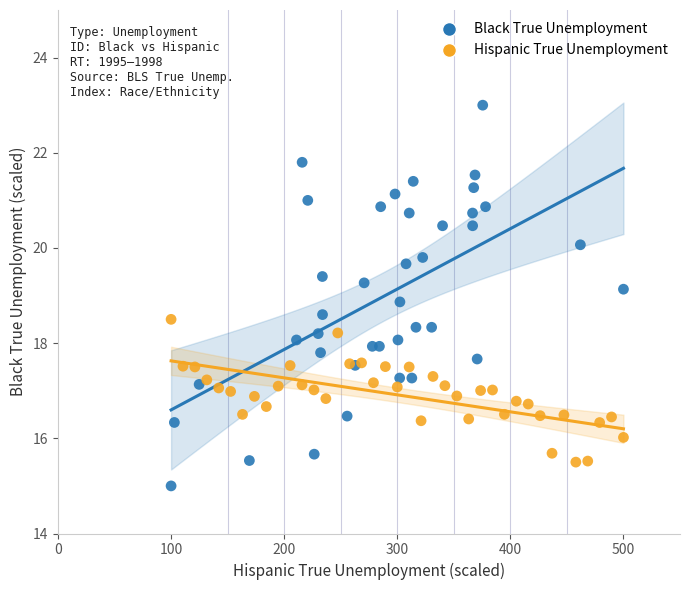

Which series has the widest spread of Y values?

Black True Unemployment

○ ○ ○

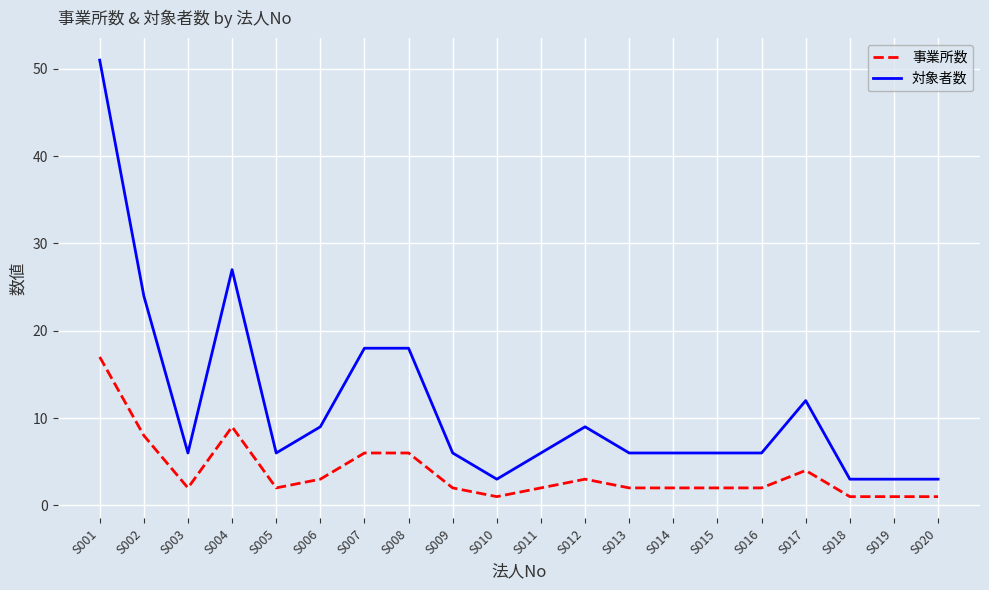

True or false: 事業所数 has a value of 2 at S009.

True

○ ○ ○

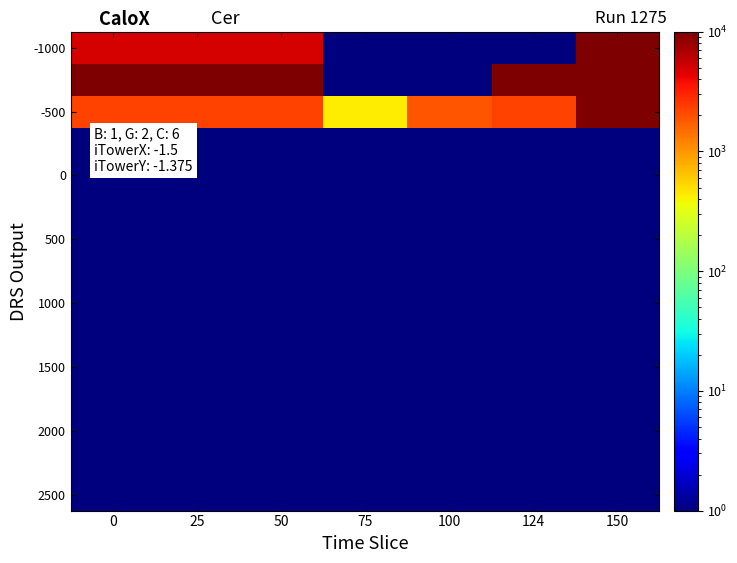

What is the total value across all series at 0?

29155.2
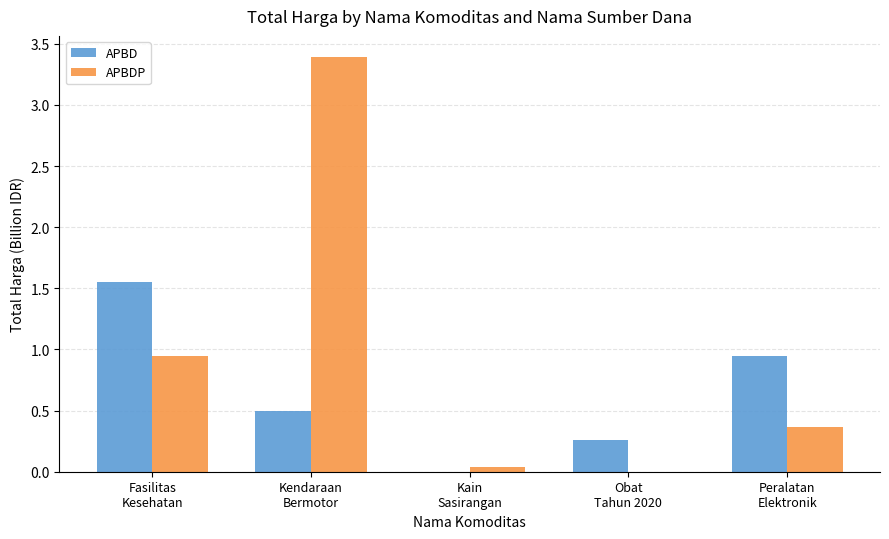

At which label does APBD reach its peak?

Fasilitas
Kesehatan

○ ○ ○

* Job item
Pull out every line of the listing that contains the string "True", matching case exactly.

* Result of the task
Black True Unemployment
True or false: 事業所数 has a value of 2 at S009.
True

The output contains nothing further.